TRÊS REAÇÕES DAS REDES SOCIAIS
Independentemente da rápida unanimidade que a morte de Marielle despertou -até o truculento
Carlos Marun, ministro da articulação política do Planalto se juntou ao cortejo -vale a pena sinalizar as reações nas redes sociais.
Um pequeno grupo do Psol se apoderou da imagem de Marielle e tentou impedir que sua biografia de militante fosse apropriada pela esquerda mais moderada, do PT e do PC do B. Mas isso não funcionou.
Uma espécie de federação das esquerdas tentou fazer o mesmo, mas para isolar a imagem de Marielle da tentativa de apropriação por parte de liberais, como os ministros do Supremo, a procuradora-geral da República ou o próprio presidente. Também não funcionou.
Havia algo bem maior, por trás da vereadora formada em sociologia (PUC-Rio) e com mestrado em Administração Pública (Universidade Federal Fluminense), assessora por dez anos do hoje deputado Marcelo Freixo (Psol), aquele que enfrentou no segundo turno de 2016 o hoje prefeito Marcelo Crivella.
Marielle Franco passou a catalizar, enquanto seu corpo era velado, um sentimento apartidário que foi bem resumido pelo senador Tião Viana (PT-AC).
A sociedade, da esquerda à direita, disse ele, precisa dialogar e se unir, caso pretenda vencer a guerra que está travando contra o
crime organizado e contra os policiais corruptos.
Essa união é ainda embrionária e nada indica que ela se efetivará. Mas já havia uma semente de um comportamento unitário, por exemplo, na noite de quinta-feira (15/03), na manifestação convocada pela internet para a avenida Paulista.
Feministas petistas e tucanas choravam umas nos ombros das outras. Secundaristas até agora apolíticos se justavam ao luto coletivo, movidos pelo medo de um futuro em que os criminosos se apoderariam do Estado e provocariam seu inevitável colapso.
Embora as referências nesse campo nunca sejam muito claras, é o medo de que o Brasil se transforme num Sudão do Sul ou numa Somália.
O JOGO DE DESAFIOS
E o que é que Temer tem a ver com isso? Ele entra na narrativa como um personagem que jogou para ganhar, mas que de um momento para o outro passou a perder.
A intervenção militar na segurança do Rio teve uma forte dimensão de marketing, que daria certo se os grupos que se apoderaram geograficamente de regiões inteiras da cidade recuassem diante dos blindados do Exército.
Nada indica que isso aconteceu. Mas o crime organizado elegeu como vítima justamente a personagem que catalizava uma dupla revolta: contra o poder efetivo do crime sobre as comunidades e contra os excessos da PM que, para combater os criminosos, acabava por atingir os pobres e os mais vulneráveis.
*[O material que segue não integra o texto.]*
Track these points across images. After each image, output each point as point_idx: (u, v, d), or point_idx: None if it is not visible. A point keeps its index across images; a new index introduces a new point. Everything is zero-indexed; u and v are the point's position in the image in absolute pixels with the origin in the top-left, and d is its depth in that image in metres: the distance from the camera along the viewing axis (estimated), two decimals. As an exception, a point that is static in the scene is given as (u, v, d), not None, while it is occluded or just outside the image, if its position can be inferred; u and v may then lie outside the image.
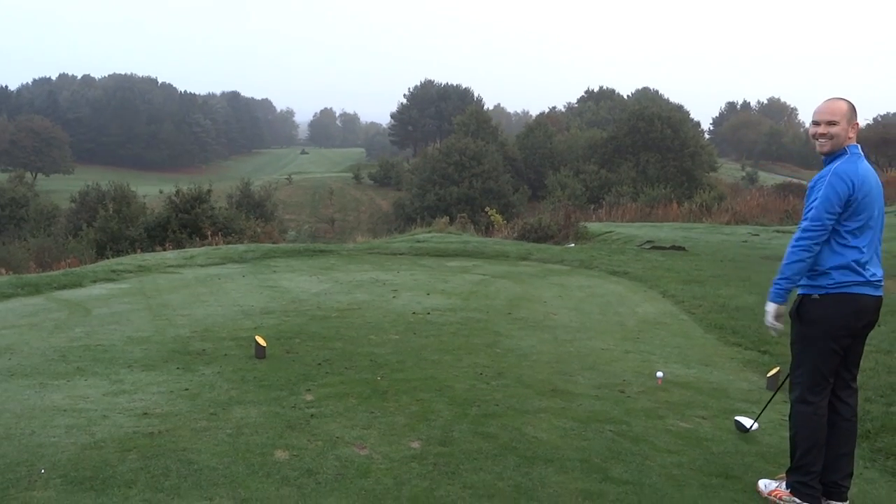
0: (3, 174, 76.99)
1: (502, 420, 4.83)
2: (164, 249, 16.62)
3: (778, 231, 20.31)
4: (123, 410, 4.75)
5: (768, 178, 63.40)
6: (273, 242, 21.91)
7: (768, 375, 5.94)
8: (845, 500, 3.83)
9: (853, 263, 3.74)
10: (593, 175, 56.03)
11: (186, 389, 5.25)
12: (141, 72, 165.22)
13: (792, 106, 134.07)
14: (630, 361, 6.53)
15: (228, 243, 18.18)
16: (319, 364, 6.03)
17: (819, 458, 3.80)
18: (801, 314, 3.93)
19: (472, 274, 11.51)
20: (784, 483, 3.93)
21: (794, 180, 53.11)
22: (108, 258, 16.18)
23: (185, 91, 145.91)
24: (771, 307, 4.00)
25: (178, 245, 20.03)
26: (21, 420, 4.52)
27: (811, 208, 3.78)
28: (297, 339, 6.86)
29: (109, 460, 3.92)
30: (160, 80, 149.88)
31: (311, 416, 4.75)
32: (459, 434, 4.53)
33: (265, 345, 6.23)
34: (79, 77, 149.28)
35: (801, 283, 3.89)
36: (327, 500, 3.60)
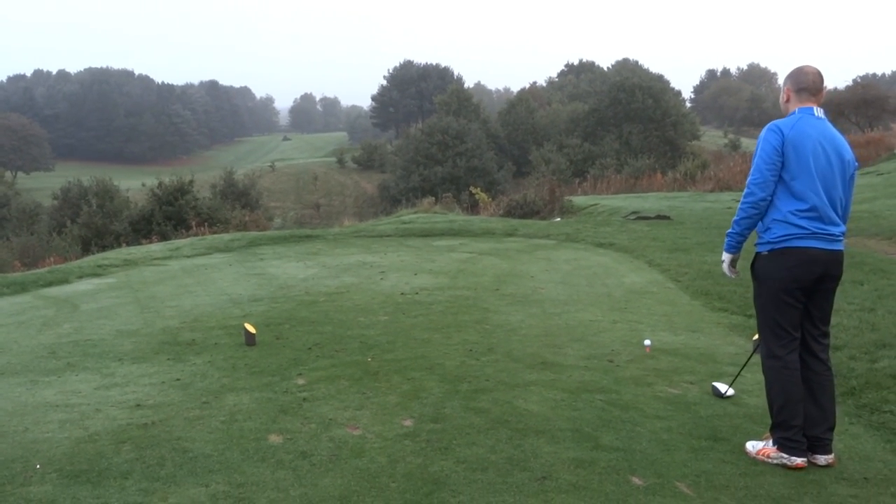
0: (-17, 174, 76.20)
1: (493, 395, 4.88)
2: (150, 242, 16.55)
3: (761, 196, 20.42)
4: (116, 403, 4.77)
5: (751, 144, 63.49)
6: (260, 230, 21.88)
7: (754, 339, 6.00)
8: (829, 453, 3.89)
9: (794, 216, 3.81)
10: (577, 149, 56.12)
11: (178, 379, 5.27)
12: (117, 64, 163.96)
13: (772, 71, 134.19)
14: (618, 331, 6.60)
15: (214, 233, 18.13)
16: (310, 348, 6.06)
17: (797, 412, 3.86)
18: (755, 270, 4.09)
19: (458, 252, 11.54)
20: (770, 441, 4.00)
21: (777, 145, 53.27)
22: (93, 254, 16.11)
23: (163, 82, 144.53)
24: (725, 256, 4.21)
25: (164, 237, 19.98)
26: (14, 417, 4.53)
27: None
28: (286, 325, 6.88)
29: (104, 452, 3.95)
30: (137, 72, 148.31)
31: (304, 399, 4.78)
32: (451, 410, 4.58)
33: (255, 332, 6.25)
34: (54, 72, 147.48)
35: (757, 240, 4.04)
36: (322, 480, 3.64)
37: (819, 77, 3.96)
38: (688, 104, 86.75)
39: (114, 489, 3.54)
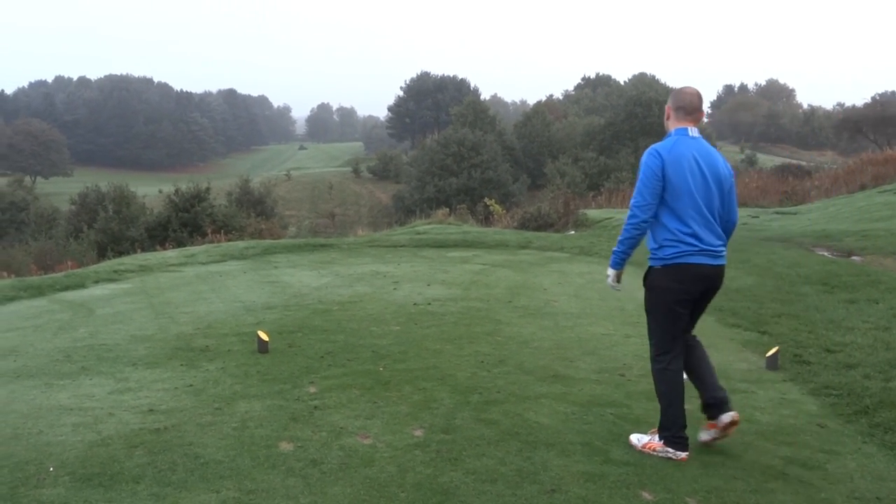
0: (3, 178, 77.09)
1: (504, 406, 4.88)
2: (165, 249, 16.67)
3: (778, 212, 20.33)
4: (129, 408, 4.80)
5: (767, 161, 63.29)
6: (275, 238, 21.97)
7: (767, 355, 5.99)
8: (731, 410, 4.16)
9: (681, 234, 4.09)
10: (592, 162, 56.07)
11: (191, 385, 5.30)
12: (137, 72, 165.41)
13: (790, 87, 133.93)
14: (630, 345, 6.58)
15: (230, 240, 18.24)
16: (322, 357, 6.08)
17: (681, 413, 4.17)
18: (647, 283, 4.37)
19: (472, 264, 11.55)
20: (656, 437, 4.21)
21: (794, 161, 53.05)
22: (109, 259, 16.24)
23: (182, 90, 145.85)
24: (610, 272, 4.57)
25: (180, 244, 20.13)
26: (28, 420, 4.57)
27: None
28: (299, 333, 6.91)
29: (117, 456, 3.98)
30: (156, 80, 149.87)
31: (315, 407, 4.80)
32: (462, 421, 4.58)
33: (268, 339, 6.28)
34: (75, 79, 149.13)
35: (650, 255, 4.30)
36: (332, 489, 3.65)
37: (697, 98, 4.24)
38: (705, 119, 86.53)
39: (125, 493, 3.56)
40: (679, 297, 4.16)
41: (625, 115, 60.31)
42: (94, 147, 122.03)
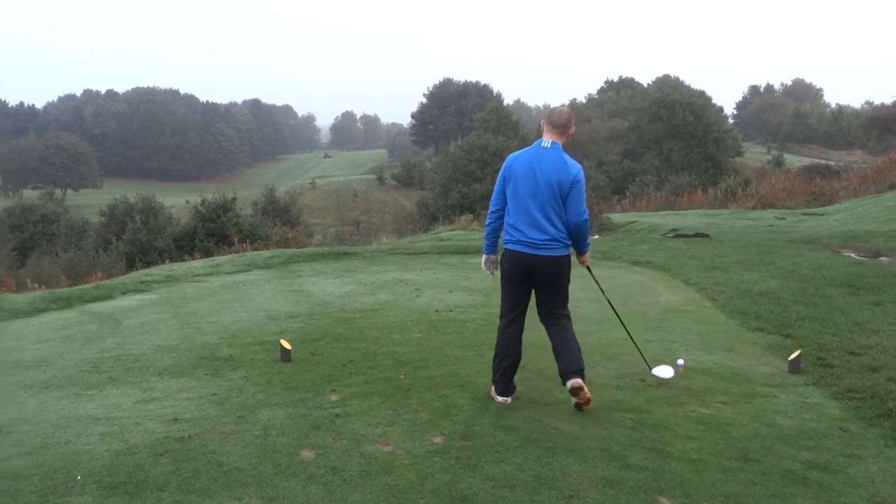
0: (34, 192, 78.42)
1: (523, 412, 4.91)
2: (192, 258, 16.87)
3: (805, 214, 20.12)
4: (155, 417, 4.90)
5: (795, 161, 62.61)
6: (300, 247, 22.13)
7: (789, 359, 5.95)
8: (575, 378, 4.93)
9: (510, 227, 5.05)
10: (616, 165, 55.79)
11: (215, 394, 5.38)
12: (163, 84, 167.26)
13: (817, 86, 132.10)
14: (651, 350, 6.56)
15: (255, 249, 18.42)
16: (344, 365, 6.14)
17: (503, 362, 5.14)
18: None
19: (494, 270, 11.51)
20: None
21: (822, 161, 52.38)
22: (137, 269, 16.48)
23: (208, 101, 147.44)
24: (483, 257, 5.41)
25: (207, 253, 20.37)
26: (57, 430, 4.68)
27: None
28: (321, 342, 6.98)
29: (142, 465, 4.06)
30: (182, 92, 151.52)
31: (336, 415, 4.86)
32: (481, 428, 4.61)
33: (290, 348, 6.36)
34: (103, 92, 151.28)
35: None
36: (352, 496, 3.70)
37: (563, 116, 5.07)
38: (730, 120, 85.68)
39: (150, 501, 3.64)
40: (508, 274, 5.12)
41: (649, 118, 59.91)
42: (123, 159, 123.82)
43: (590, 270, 5.81)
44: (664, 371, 5.69)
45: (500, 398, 5.09)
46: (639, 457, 4.19)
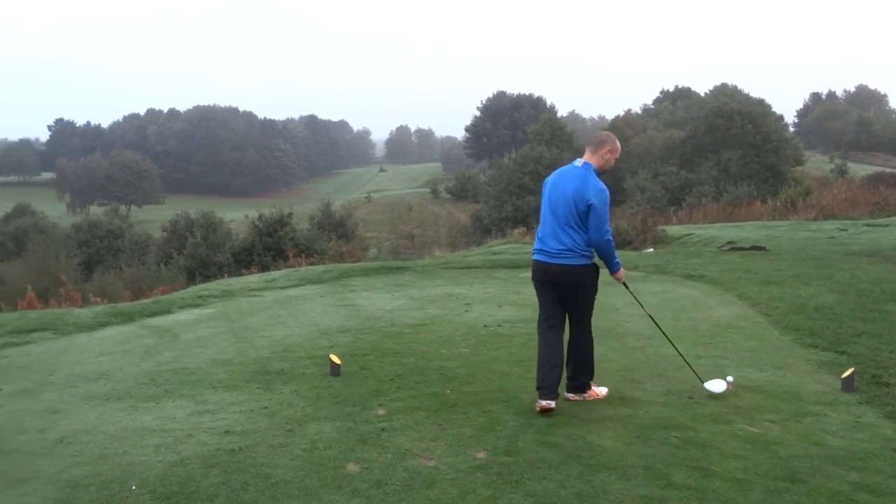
0: (100, 208, 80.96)
1: (567, 429, 4.92)
2: (250, 273, 17.23)
3: (868, 225, 19.54)
4: (207, 429, 5.05)
5: (859, 170, 60.83)
6: (355, 261, 22.40)
7: (843, 377, 5.82)
8: (571, 392, 5.58)
9: (537, 237, 5.56)
10: (673, 176, 54.97)
11: (265, 408, 5.52)
12: (223, 102, 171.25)
13: (882, 92, 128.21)
14: (701, 367, 6.47)
15: (311, 264, 18.70)
16: (391, 379, 6.23)
17: (542, 368, 5.35)
18: None
19: (545, 284, 11.48)
20: None
21: (888, 170, 50.82)
22: (197, 284, 16.90)
23: (266, 117, 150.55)
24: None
25: (264, 268, 20.73)
26: (115, 441, 4.86)
27: None
28: (370, 356, 7.09)
29: (194, 476, 4.20)
30: (241, 109, 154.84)
31: (382, 430, 4.94)
32: (524, 444, 4.65)
33: (340, 362, 6.47)
34: (165, 111, 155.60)
35: None
36: (395, 510, 3.77)
37: (597, 137, 5.55)
38: (791, 129, 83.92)
39: (200, 511, 3.77)
40: (533, 281, 5.61)
41: (706, 128, 58.95)
42: (184, 175, 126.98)
43: (626, 286, 5.92)
44: (716, 385, 5.64)
45: (541, 401, 5.23)
46: (682, 475, 4.16)
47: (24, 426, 5.26)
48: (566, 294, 5.45)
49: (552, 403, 5.23)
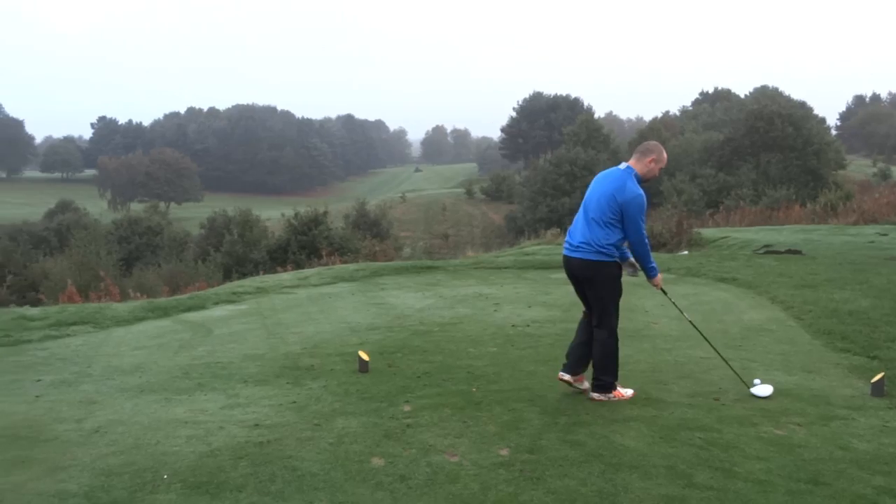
0: (140, 205, 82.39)
1: (591, 428, 4.95)
2: (285, 270, 17.45)
3: (910, 229, 19.19)
4: (237, 422, 5.17)
5: (903, 173, 59.68)
6: (388, 260, 22.54)
7: (872, 381, 5.77)
8: (563, 373, 5.74)
9: (567, 233, 5.74)
10: (710, 179, 54.35)
11: (294, 402, 5.63)
12: (261, 101, 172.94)
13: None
14: (728, 369, 6.46)
15: (344, 262, 18.89)
16: (419, 377, 6.30)
17: (572, 341, 5.76)
18: None
19: (576, 285, 11.48)
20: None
21: (932, 174, 49.75)
22: (233, 280, 17.17)
23: (303, 117, 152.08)
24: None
25: (298, 266, 20.98)
26: (149, 431, 5.00)
27: None
28: (399, 354, 7.17)
29: (223, 467, 4.31)
30: (279, 108, 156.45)
31: (408, 425, 5.02)
32: (547, 442, 4.69)
33: (368, 359, 6.57)
34: (205, 110, 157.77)
35: None
36: (417, 503, 3.84)
37: (643, 145, 5.70)
38: (833, 132, 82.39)
39: (229, 501, 3.88)
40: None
41: (745, 130, 58.16)
42: (223, 173, 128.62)
43: (664, 292, 5.94)
44: (762, 390, 5.63)
45: (560, 372, 5.72)
46: (704, 476, 4.17)
47: (63, 416, 5.42)
48: (584, 288, 5.63)
49: (565, 376, 5.64)
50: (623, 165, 5.60)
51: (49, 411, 5.56)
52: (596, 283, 5.52)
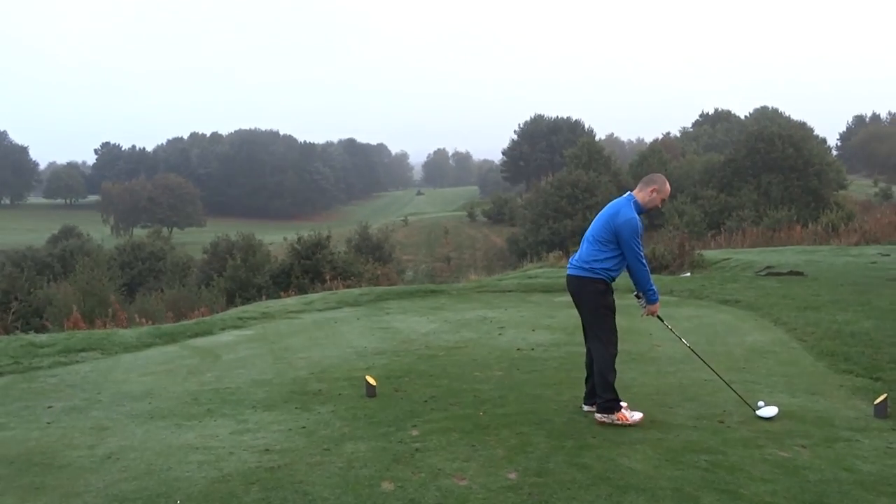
0: (143, 230, 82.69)
1: (598, 451, 5.00)
2: (288, 295, 17.52)
3: (911, 250, 19.24)
4: (248, 447, 5.23)
5: (904, 193, 59.85)
6: (391, 283, 22.61)
7: (875, 403, 5.82)
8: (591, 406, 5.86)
9: None
10: (712, 200, 54.57)
11: (303, 427, 5.69)
12: (264, 125, 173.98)
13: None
14: (733, 392, 6.51)
15: (348, 286, 18.96)
16: (426, 401, 6.36)
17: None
18: None
19: (580, 308, 11.54)
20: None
21: (933, 194, 49.89)
22: (236, 306, 17.23)
23: (305, 141, 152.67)
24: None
25: (301, 290, 21.02)
26: (160, 457, 5.06)
27: None
28: (405, 378, 7.23)
29: (235, 492, 4.37)
30: (282, 133, 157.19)
31: (416, 450, 5.07)
32: (555, 465, 4.74)
33: (375, 384, 6.63)
34: (208, 135, 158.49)
35: None
36: (427, 527, 3.90)
37: (650, 178, 6.00)
38: (833, 152, 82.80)
39: (241, 525, 3.93)
40: None
41: (746, 151, 58.45)
42: (225, 198, 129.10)
43: (661, 319, 6.14)
44: (768, 411, 5.69)
45: (583, 405, 5.98)
46: (710, 498, 4.22)
47: (75, 442, 5.49)
48: (575, 304, 5.93)
49: (586, 408, 5.92)
50: (627, 195, 5.89)
51: (61, 438, 5.62)
52: (582, 298, 5.79)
Por que os criminosos não sequestraram e mataram soldados do Exército? Por que não praticaram atentados a bomba em instalações militares ligadas à intervenção? Nesses casos, estariam num confronto direto com as Forças Armadas e dificilmente sairiam vencedores.
Mas a vereadora do Psol era ao mesmo tempo um alvo absolutamente fragilizado e altamente investido de significações. Atingi-la permitiu cobrir alvos simultâneos: a mulher, a negra, a favelada, a detentora de um mandato eletivo e a militante de um pequeno partido da extrema esquerda.
E por trás dos tiros que a mataram havia, por certo, um desafio à própria intervenção militar. E ainda sob o pano de fundo mais extenso, havia
Michel Temer, em que pese sua rápida declaração de revolta contra o assassinato. Ele foi desta vez o grande desafiado.